Task brief | The pictures do not go in the copy. Reproduce the rest of the entries exactly.

Change detection outputs:
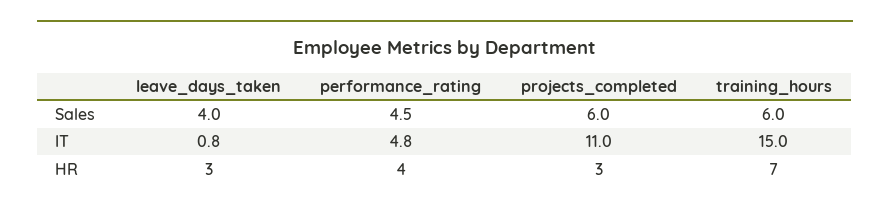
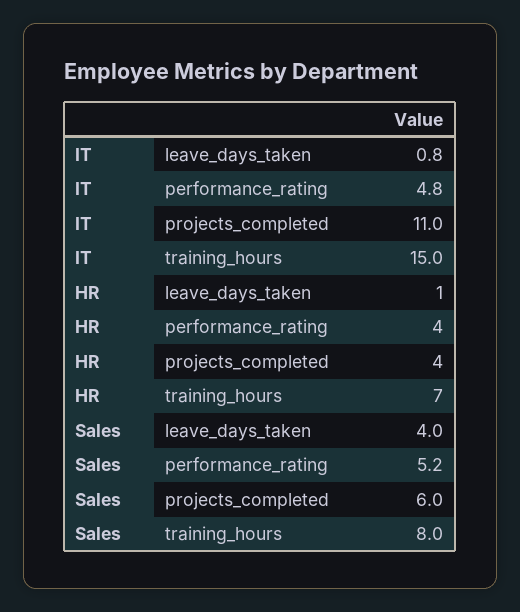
performance_rating, Sales: 4.5 -> 5.2
training_hours, Sales: 6 -> 8
leave_days_taken, HR: 3 -> 1
projects_completed, HR: 3 -> 4

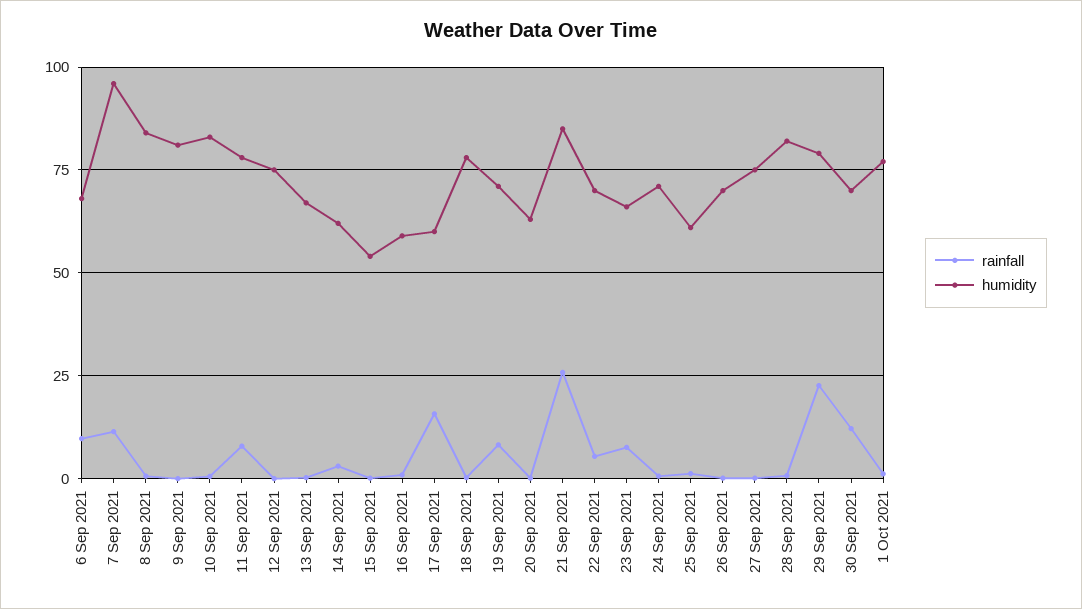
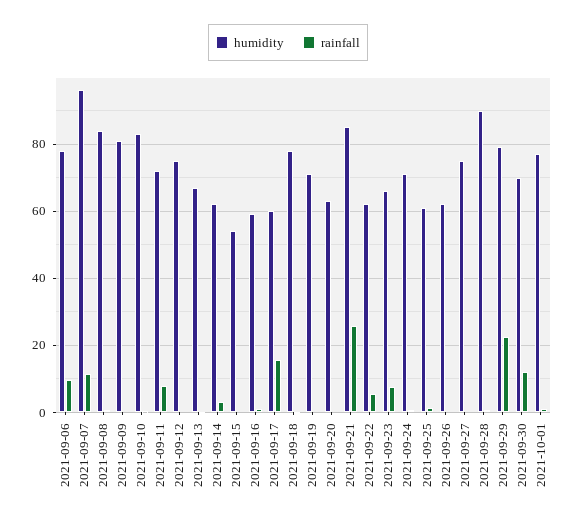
humidity, 6 Sep 2021: 67.5 -> 78
humidity, 11 Sep 2021: 77.5 -> 72
rainfall, 19 Sep 2021: 7.5 -> 0
humidity, 22 Sep 2021: 70 -> 62
humidity, 26 Sep 2021: 70 -> 62
humidity, 28 Sep 2021: 82.5 -> 90

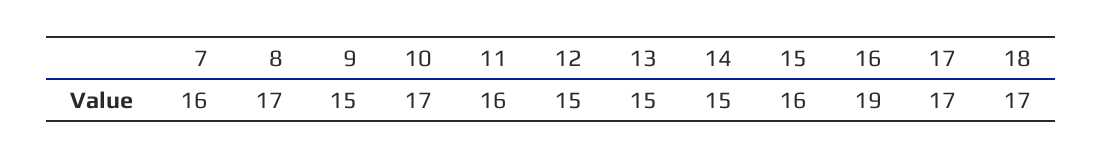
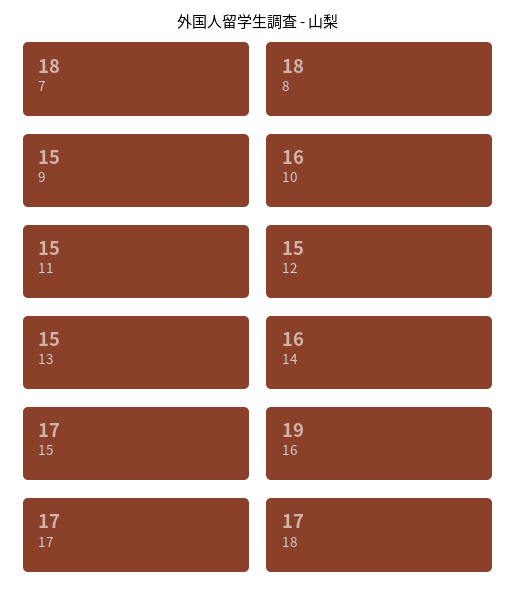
7: 16 -> 18
8: 17 -> 18
10: 17 -> 16
11: 16 -> 15
14: 15 -> 16
15: 16 -> 17

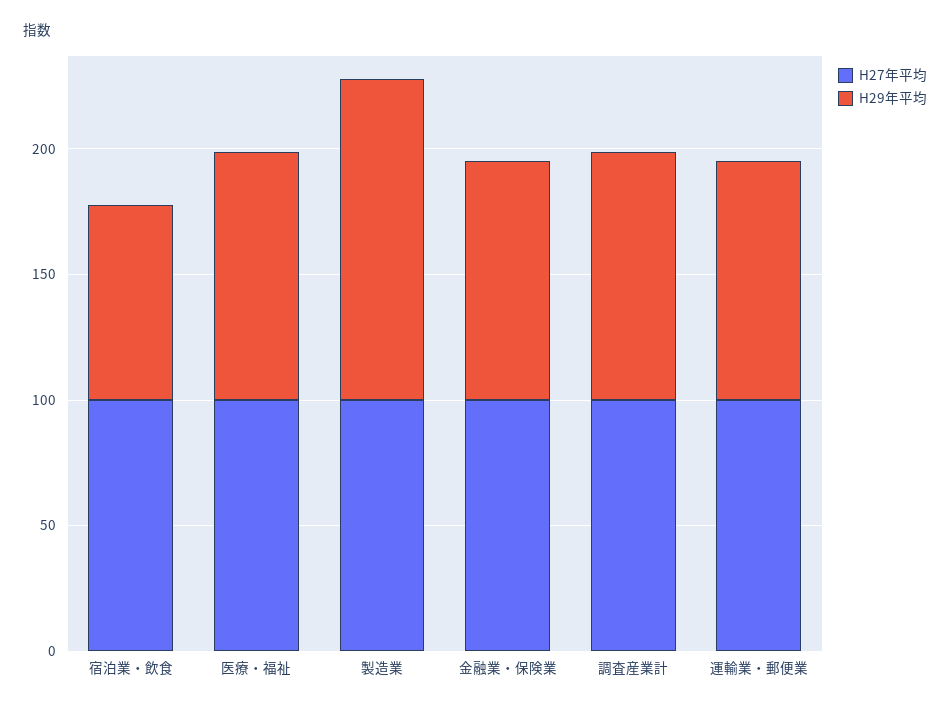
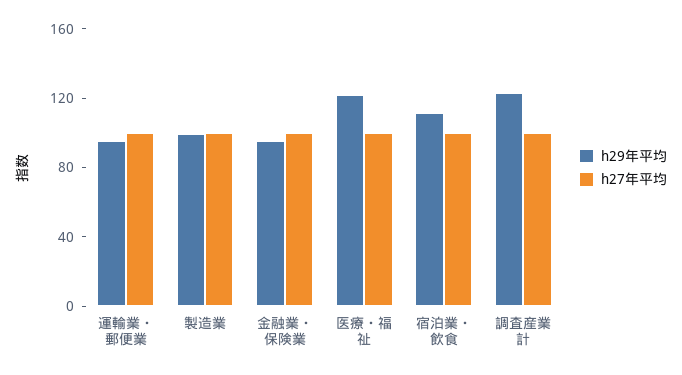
H29年平均, 宿泊業・飲食: 80 -> 110
H29年平均, 医療・福祉: 100 -> 120
H29年平均, 製造業: 130 -> 100
H29年平均, 調査産業計: 100 -> 120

Exercise result |
performance_rating, Sales: 4.5 -> 5.2
training_hours, Sales: 6 -> 8
leave_days_taken, HR: 3 -> 1
projects_completed, HR: 3 -> 4

humidity, 6 Sep 2021: 67.5 -> 78
humidity, 11 Sep 2021: 77.5 -> 72
rainfall, 19 Sep 2021: 7.5 -> 0
humidity, 22 Sep 2021: 70 -> 62
humidity, 26 Sep 2021: 70 -> 62
humidity, 28 Sep 2021: 82.5 -> 90

7: 16 -> 18
8: 17 -> 18
10: 17 -> 16
11: 16 -> 15
14: 15 -> 16
15: 16 -> 17

H29年平均, 宿泊業・飲食: 80 -> 110
H29年平均, 医療・福祉: 100 -> 120
H29年平均, 製造業: 130 -> 100
H29年平均, 調査産業計: 100 -> 120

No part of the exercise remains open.